By Thomas Catán - The Financial Times. 6 Apr 2000 01:47GMT
The television crews, with their satellite transmitters and helicopters circling overhead, are confirmation that the modest white bungalow where Elián González lives is at the centre of an international political storm.
In fact, this otherwise quiet area of "Little Havana" has wielded prodigious influence over US politics for more than 40 years, since the first of its residents fled Fidel Castro's revolution.
In a testament to their enduring influence, Vice-President Al Gore broke with his administration's line last week and supported calls for the Cuban boy, who washed up on US shores last Thanksgiving, to be granted permanent residence.
The explanation has always run something like this: Cuban-Americans, who account for a large proportion of the vote in Miami, are indispensable to any presidential candidate wishing to win the state, one of the largest prizes in the complex arithmetic of US presidential elections. In addition, a
well-oiled Cuban-American political machine controls millions of dollars in donations and can mount blistering campaigns against candidates it dislikes.
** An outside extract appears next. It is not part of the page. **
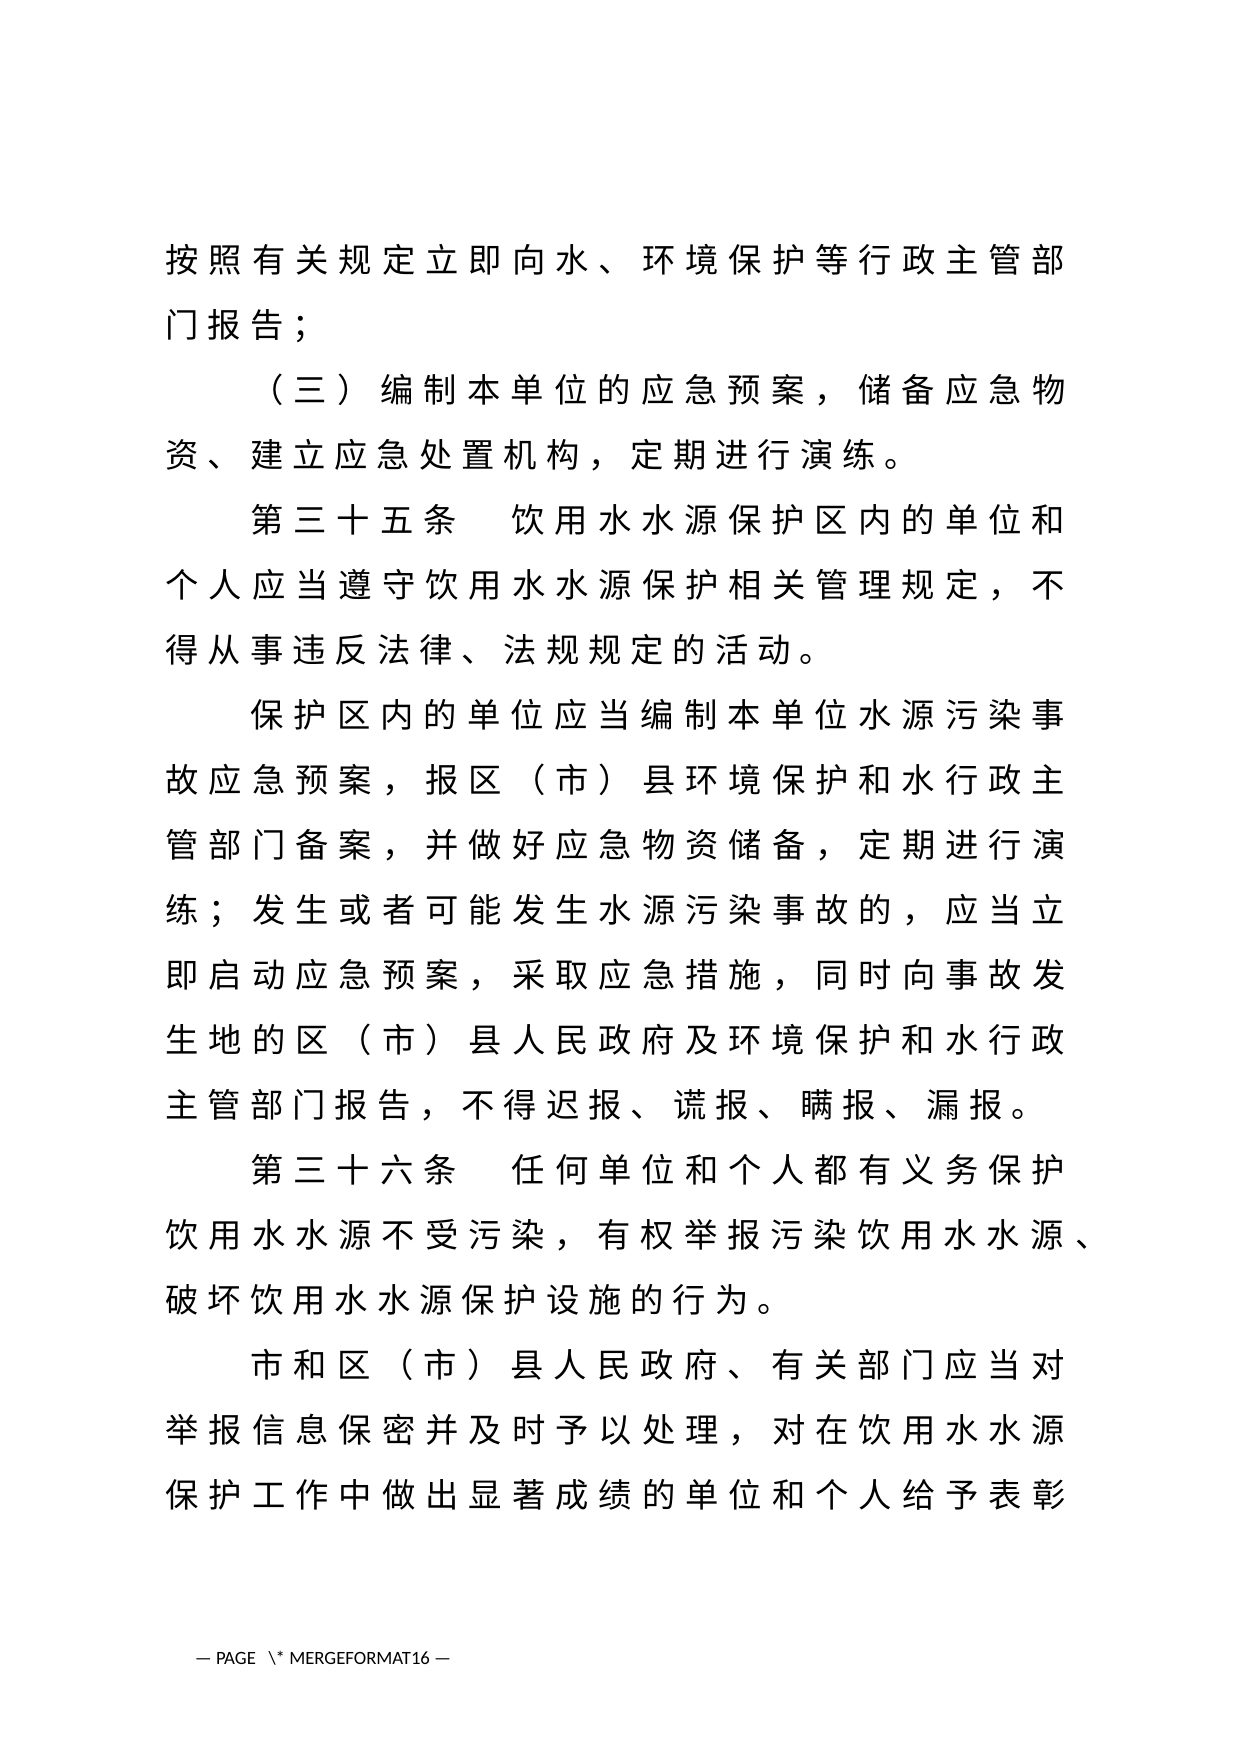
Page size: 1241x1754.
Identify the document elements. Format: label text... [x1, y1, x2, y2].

But the days when Cuban exiles could wield such mighty influence over American politics and foreign policy might well be numbered.
Cuban-Americans have long had an image as intransigent hard-liners, often seen to be on the fringes of US politics. But until now, they have also been on the right side of the debate.
After Cuban fighters shot down an unarmed aircraft piloted by anti-Castro crusaders before the elections in 1996, the outcry forced President Bill Clinton to sign the unpalatable Helms-Burton Act. This law, meant to strengthen sanctions against Cuba, soured relations with US trading partners,
made it look like a global bully and placed Cuba policy firmly in the hands of Congress.
This time, however, things are different. In the latest Gallup poll, nearly two-thirds of Americans said they approved of the government's decision to send Elián back to Cuba. Just over half said the Clinton administration was making the decision based on what it feels is best for US
relations with Cuba.
Increasingly, the exiles are out of step. At times, the rhetoric from Miami has sometimes seemed almost secessionist, with two local mayors going before the television cameras to say they won't help the federal government enforce the law.
All of which makes Mr Gore's overture to the Cuban community more perplexing to people within his own party.
Aides are already battling the perception among voters that their candidate will say or do anything to get elected, and his statements didn't help in that regard.
And whatever he says on this issue, the hard-core Cuban vote is unlikely to come Mr Gore's way.
Cuban exiles have long been fervent supporters of the Republican party, and its candidate, George W. Bush, has backed their position from the start.
More likely, Mr Gore is aiming to keep his edge among other Hispanic voters, who have a big presence not only in Florida, but in other key states such as California, Texas and New York.
In contrast with previous Republican candidates, George W. Bush has been extremely popular among Hispanics, a large proportion of whom voted for his re-election as governor in Texas. But the Cuban-American vote is not the Hispanic vote.
Indeed, of the Latin American immigrants that are politicised, many are more likely to be sympathetic to Castro's Cuba than the Cuban exiles.
Even the Cuban-American vote is not nearly as monolithic as it once was, with many new immigrants less politically inclined.
At bottom, there is a class issue masked by one of race. Many of the Cubans who originally fled Cuba were professionals, land-owners or businessmen, who quickly rebuilt their lives in Miami and have been tremendously successful since. New Cuban immigrants, as well as the Dominicans, Haitians,
Mexicans and central Americans who make their way to the US, are most often from the poorest classes in their own countries.
The moment of truth will come when the time the exiles have been waiting for arrives and Castro dies. Despite their accumulated political influence, many have never assimilated in the US, thinking they will one day return to their homes in Havana.
It remains to be seen how many will then wish to give up the comforts of Miami for the dereliction of Havana, particularly for the many now born in the US.